> Auszug:
>>>>
Im wohl bisher wichtigsten Konzertobjekt der sächsischen rechtsextremistischen Szene, dem ehemaligen Gasthof in Staupitz (Landkreis Nordsachsen), konnten Rechtsextremisten im Berichtsjahr nur noch eine Veranstaltung durchführen. Im Februar sei dem Inhaber das Gewerbe der Durchführung von Konzertveranstaltungen verboten worden. Zwischenzeitlich habe zudem ein Eigentümer- und Betreiberwechsel im Gasthof stattgefunden. Rechtsextremistische Konzerte hätten in Staupitz nicht mehr festgestellt werden können.
<<<<
> Rohdaten:
>>>>
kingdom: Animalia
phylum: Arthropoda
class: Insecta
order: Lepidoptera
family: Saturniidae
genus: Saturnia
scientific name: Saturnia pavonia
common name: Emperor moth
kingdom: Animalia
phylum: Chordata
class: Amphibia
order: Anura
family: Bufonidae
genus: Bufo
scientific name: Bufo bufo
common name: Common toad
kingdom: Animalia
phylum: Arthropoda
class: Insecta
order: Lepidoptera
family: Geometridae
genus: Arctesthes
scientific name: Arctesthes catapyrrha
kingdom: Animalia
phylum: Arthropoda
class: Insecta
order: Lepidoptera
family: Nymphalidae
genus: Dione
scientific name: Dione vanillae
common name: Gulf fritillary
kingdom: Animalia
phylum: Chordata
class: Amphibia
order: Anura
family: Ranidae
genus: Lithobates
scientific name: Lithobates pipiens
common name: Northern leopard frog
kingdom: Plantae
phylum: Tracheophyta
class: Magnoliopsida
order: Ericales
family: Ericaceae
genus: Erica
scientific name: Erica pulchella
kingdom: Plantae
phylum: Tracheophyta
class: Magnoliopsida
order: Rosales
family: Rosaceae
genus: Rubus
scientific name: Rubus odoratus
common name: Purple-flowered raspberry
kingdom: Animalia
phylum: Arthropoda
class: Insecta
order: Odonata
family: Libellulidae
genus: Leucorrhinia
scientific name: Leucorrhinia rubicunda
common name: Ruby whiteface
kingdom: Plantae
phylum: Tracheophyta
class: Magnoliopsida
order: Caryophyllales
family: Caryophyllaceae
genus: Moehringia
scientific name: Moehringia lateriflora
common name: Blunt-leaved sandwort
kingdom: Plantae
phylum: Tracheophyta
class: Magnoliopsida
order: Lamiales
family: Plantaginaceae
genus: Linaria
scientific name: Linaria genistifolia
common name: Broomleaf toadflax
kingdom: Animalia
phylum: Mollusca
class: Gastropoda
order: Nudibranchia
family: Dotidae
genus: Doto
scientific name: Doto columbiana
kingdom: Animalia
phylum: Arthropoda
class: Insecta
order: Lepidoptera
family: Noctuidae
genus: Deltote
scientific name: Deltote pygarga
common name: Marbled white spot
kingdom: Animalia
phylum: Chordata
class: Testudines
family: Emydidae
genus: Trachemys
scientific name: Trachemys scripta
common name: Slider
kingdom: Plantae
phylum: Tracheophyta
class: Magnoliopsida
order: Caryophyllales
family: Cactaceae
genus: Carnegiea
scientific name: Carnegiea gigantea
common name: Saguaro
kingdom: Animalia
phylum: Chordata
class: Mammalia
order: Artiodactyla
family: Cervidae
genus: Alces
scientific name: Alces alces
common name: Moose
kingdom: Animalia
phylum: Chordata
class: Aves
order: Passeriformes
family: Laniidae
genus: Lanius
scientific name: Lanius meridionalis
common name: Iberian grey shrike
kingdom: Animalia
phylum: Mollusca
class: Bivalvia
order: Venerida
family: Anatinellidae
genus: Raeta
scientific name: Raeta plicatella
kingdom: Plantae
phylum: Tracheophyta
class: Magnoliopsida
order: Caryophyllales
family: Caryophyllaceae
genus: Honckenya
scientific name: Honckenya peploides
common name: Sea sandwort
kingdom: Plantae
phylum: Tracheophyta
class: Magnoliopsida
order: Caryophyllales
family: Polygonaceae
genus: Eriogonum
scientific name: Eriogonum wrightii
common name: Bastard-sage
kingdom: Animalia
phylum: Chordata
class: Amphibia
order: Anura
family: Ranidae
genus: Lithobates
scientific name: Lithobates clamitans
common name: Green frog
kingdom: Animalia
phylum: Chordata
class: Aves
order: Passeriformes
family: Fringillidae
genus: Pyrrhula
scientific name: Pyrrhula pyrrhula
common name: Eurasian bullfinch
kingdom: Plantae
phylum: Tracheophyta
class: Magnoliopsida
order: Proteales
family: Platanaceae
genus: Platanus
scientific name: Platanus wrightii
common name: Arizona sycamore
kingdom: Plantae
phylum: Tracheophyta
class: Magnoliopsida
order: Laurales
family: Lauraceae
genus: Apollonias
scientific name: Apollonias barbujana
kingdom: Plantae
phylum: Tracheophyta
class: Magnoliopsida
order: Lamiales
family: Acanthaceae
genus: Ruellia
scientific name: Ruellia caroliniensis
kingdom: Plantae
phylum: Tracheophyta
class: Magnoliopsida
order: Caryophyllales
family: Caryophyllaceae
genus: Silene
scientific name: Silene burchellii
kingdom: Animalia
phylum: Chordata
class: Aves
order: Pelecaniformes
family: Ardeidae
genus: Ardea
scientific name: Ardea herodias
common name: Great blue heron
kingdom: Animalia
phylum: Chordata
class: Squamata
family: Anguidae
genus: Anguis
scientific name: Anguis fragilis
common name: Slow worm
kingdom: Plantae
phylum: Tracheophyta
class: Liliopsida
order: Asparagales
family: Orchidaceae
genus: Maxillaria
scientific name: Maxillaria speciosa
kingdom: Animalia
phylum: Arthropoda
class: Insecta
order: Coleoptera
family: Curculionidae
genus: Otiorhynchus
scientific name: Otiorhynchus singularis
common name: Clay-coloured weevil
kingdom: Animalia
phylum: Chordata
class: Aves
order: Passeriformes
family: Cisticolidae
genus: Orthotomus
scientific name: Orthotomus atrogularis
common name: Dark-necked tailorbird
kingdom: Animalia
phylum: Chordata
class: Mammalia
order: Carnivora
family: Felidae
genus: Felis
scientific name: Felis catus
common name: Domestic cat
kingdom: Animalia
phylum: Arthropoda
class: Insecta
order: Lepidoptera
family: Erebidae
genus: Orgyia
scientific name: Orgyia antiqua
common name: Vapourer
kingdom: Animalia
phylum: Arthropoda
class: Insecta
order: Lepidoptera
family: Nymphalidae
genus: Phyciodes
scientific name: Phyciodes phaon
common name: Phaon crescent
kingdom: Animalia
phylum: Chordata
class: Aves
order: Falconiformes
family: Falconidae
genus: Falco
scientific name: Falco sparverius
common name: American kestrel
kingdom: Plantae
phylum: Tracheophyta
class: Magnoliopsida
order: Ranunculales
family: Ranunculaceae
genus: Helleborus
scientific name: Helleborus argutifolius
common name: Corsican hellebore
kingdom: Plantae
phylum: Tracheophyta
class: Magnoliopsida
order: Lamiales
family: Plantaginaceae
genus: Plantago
<<<<
> Aufgabenstellung: Schreiben Sie den Auszug über den Gasthof in Staupitz von „Im wohl bisher“ bis „festgestellt werden können.“ wortgetreu ab. Die Daten haben keinen Bezug zum Auszug.

> Bearbeitete Aufgabe:
Im wohl bisher wichtigsten Konzertobjekt der sächsischen rechtsextremistischen Szene, dem ehemaligen Gasthof in Staupitz (Landkreis Nordsachsen), konnten Rechtsextremisten im Berichtsjahr nur noch eine Veranstaltung durchführen. Im Februar sei dem Inhaber das Gewerbe der Durchführung von Konzertveranstaltungen verboten worden. Zwischenzeitlich habe zudem ein Eigentümer- und Betreiberwechsel im Gasthof stattgefunden. Rechtsextremistische Konzerte hätten in Staupitz nicht mehr festgestellt werden können.